(Task to complete): Skip the pictures. Retype exactly, and only, the lines between the line holding "September 2014" and the last line below, inclusive.

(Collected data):
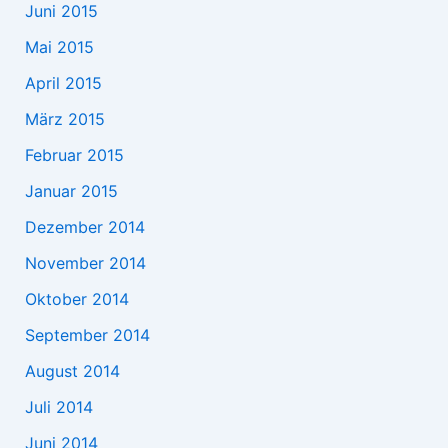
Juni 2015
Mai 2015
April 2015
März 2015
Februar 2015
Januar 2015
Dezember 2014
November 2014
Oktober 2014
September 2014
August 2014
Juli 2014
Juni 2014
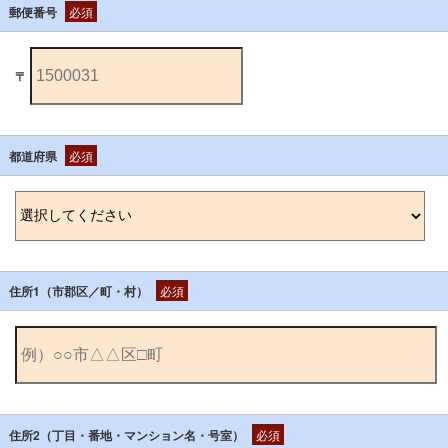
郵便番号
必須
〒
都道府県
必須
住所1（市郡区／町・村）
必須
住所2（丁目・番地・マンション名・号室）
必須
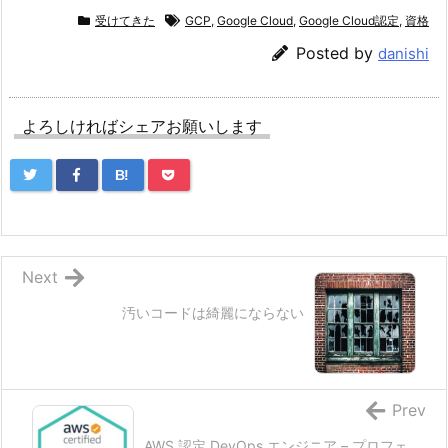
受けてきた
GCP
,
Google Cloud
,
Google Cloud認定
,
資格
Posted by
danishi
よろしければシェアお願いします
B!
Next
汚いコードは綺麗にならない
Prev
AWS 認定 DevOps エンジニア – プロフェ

(Written solution):
September 2014
August 2014
Juli 2014
Juni 2014
郵便番号
必須
〒
都道府県
必須
住所1（市郡区／町・村）
必須
住所2（丁目・番地・マンション名・号室）
必須
受けてきた
GCP
,
Google Cloud
,
Google Cloud認定
,
資格
Posted by
danishi
よろしければシェアお願いします
B!
Next
汚いコードは綺麗にならない
Prev
AWS 認定 DevOps エンジニア – プロフェ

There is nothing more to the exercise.